Question

$a\cot A+b\cot B+c\cot C=2(R+r)$

Answer 1

LHS: $a\cot A+b\cot B+c\cot C$

$=2R\sin A\frac{\cos A}{\sin A}+2R\sin B\frac{\cos B}{\sin B}+2R\sin C\frac{\cos C}{\sin C}$ ------Since, $a=2R\sin A$

$=2R(\cos A+\cos B+\cos C)$---(i)

Consider, $\cos A+\cos B+\cos C$

$=(\cos A+\cos B)+\cos C$

$=2\cos \left(\frac{A+B}{2}\right).\cos \left(\frac{A-B}{2}\right)+1-2{\sin }^2\left(\frac{C}{2}\right)$

$=2\cos \left(\frac{180-C}{2}\right).\cos \left(\frac{A-B}{2}\right)-2{\sin }^2\left(\frac{C}{2}\right)+1$

$=2\sin \left(\frac{C}{2}\right).\cos \left(\frac{A-B}{2}\right)-2{\sin }^2\left(\frac{C}{2}\right)+1$

$=2\sin \left(\frac{C}{2}\right)[\cos \left(\frac{A-B}{2}\right)-\sin \left(\frac{C}{2}\right)]+1$

$=2\sin \left(\frac{C}{2}\right)[\cos \left(\frac{A-B}{2}\right)-\sin \left(\frac{180-(A+B)}{2}\right)]+1$

$=2\sin \left(\frac{C}{2}\right)[\cos \left(\frac{A-B}{2}\right)-\cos \left(\frac{A+B}{2}\right)]+1$

$=2\sin \left(\frac{C}{2}\right).2\sin \left(\frac{A}{2}\right)\sin \left(\frac{B}{2}\right)+1$

$=\frac{4R\sin \left(\frac{C}{2}\right).\sin \left(\frac{A}{2}\right)\sin \left(\frac{B}{2}\right)}{R}+1$

$=\frac{r}{R}+1$

Substitute in (i)

$=2R(\frac{r}{R}+1)$

$=2R\left(\frac{r+R}{R}\right)$

$=2(r+R)$ :RHS

**Entries taken from a collection:**
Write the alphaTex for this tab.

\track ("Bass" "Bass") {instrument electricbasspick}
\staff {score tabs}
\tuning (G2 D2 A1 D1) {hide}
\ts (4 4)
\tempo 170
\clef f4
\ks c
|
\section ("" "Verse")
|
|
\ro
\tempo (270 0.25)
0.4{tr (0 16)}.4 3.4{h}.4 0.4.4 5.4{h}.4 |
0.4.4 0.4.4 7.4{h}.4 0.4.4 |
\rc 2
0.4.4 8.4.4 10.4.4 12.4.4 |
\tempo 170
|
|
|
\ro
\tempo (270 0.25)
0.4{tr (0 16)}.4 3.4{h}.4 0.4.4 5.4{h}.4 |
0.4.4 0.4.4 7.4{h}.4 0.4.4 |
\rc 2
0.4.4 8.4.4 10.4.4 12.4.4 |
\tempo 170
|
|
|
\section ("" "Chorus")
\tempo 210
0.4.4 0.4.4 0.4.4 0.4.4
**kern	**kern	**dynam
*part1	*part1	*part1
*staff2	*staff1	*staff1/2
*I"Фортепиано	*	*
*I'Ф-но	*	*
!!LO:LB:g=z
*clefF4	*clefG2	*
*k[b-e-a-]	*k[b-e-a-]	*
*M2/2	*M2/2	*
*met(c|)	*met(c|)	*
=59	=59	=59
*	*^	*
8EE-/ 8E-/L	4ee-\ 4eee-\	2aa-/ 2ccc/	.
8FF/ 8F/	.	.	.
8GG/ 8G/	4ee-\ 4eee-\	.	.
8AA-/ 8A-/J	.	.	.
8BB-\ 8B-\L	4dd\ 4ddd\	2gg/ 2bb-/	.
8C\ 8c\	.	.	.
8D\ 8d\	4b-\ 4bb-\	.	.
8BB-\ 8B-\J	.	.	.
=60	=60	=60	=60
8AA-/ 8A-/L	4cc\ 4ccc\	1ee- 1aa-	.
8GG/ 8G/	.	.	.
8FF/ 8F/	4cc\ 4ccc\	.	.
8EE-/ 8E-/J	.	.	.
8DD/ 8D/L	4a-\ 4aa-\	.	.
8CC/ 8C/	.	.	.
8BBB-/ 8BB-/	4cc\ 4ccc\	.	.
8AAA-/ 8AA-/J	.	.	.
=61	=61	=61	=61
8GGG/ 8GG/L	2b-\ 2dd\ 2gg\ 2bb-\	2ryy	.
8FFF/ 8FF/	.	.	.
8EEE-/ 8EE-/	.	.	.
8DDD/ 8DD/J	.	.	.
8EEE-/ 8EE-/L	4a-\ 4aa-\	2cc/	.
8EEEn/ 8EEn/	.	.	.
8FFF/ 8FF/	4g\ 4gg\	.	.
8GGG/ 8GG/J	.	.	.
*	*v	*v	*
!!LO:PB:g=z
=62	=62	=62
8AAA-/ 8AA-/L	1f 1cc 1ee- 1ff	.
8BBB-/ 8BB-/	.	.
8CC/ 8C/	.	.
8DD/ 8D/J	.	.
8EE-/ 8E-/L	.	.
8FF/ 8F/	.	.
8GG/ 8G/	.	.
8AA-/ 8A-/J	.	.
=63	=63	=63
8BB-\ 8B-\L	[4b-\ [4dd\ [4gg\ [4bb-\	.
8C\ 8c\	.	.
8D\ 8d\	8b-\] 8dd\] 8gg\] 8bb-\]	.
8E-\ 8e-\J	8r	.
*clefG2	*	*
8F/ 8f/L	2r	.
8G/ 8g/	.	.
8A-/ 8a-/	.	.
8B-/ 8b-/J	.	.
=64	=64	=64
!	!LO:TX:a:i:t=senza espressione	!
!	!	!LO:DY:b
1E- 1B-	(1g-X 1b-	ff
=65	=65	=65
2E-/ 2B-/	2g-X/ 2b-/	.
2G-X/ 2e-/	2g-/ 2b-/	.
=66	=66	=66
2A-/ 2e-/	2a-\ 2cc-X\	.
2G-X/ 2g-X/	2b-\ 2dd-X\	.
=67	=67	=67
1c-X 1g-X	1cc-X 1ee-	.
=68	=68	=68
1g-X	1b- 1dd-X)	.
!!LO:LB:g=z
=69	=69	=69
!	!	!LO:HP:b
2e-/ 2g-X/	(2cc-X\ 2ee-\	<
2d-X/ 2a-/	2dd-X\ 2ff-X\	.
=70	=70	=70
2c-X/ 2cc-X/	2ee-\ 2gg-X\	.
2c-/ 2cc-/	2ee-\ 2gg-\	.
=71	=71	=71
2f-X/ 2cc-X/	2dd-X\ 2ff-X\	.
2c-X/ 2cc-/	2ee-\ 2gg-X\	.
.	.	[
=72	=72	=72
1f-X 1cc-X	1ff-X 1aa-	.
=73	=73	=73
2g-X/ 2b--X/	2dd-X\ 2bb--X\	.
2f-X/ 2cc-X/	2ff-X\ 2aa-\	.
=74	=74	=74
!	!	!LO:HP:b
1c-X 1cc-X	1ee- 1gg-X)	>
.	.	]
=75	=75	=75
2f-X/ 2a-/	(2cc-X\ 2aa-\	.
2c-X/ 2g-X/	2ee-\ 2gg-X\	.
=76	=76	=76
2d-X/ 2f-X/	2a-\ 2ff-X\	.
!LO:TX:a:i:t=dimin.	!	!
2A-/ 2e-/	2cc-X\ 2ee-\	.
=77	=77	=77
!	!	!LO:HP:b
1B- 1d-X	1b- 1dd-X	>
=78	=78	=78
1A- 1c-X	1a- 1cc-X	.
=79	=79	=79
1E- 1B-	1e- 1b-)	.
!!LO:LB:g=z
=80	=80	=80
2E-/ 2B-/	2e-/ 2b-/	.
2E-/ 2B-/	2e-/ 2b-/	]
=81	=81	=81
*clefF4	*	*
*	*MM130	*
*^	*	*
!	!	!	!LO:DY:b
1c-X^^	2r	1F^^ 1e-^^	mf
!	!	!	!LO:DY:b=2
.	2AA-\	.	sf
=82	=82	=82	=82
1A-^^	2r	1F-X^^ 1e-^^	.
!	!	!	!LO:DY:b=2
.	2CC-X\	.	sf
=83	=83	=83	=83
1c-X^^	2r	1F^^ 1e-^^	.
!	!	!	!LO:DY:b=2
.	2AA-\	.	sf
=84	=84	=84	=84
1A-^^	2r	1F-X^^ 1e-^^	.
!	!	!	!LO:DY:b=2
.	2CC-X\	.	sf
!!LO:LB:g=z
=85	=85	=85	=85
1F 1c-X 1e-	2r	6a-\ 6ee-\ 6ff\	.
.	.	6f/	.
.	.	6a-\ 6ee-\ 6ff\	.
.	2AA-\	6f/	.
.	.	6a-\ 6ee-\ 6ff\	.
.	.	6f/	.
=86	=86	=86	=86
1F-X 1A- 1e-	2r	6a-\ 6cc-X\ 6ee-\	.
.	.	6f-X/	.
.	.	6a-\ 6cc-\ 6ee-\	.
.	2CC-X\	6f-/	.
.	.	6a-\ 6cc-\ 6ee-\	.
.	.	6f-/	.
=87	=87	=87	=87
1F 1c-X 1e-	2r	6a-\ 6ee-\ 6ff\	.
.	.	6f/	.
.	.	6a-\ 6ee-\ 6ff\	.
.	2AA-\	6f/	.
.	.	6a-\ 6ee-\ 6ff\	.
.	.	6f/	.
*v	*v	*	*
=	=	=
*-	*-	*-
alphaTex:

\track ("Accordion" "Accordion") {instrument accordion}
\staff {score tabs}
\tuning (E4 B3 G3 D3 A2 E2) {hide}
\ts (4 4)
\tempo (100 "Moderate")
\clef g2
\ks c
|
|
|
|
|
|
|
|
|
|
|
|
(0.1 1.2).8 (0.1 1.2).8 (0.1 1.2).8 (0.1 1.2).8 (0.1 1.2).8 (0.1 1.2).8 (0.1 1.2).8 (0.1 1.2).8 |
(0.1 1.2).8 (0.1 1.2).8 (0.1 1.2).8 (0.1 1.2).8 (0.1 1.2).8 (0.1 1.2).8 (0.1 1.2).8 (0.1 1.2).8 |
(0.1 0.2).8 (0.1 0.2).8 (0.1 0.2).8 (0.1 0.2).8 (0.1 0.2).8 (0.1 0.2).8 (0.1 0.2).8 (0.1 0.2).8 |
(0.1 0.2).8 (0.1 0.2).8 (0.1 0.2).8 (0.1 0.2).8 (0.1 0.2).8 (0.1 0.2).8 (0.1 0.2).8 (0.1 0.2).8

**Directives:**
• 1. Retype the passage of the trigonometric proof starting at "LHS: $a\cot A+b\cot" and ending at "A+\cos B+\cos C)$---(i)".
• 2. Locate each line in the entries that contains the string "track", and copy those lines.

**Task-by-task solutions:**
• 1.
LHS: $a\cot A+b\cot B+c\cot C$

$=2R\sin A\frac{\cos A}{\sin A}+2R\sin B\frac{\cos B}{\sin B}+2R\sin C\frac{\cos C}{\sin C}$ ------Since, $a=2R\sin A$

$=2R(\cos A+\cos B+\cos C)$---(i)

• 2.
\track ("Bass" "Bass") {instrument electricbasspick}
\track ("Accordion" "Accordion") {instrument accordion}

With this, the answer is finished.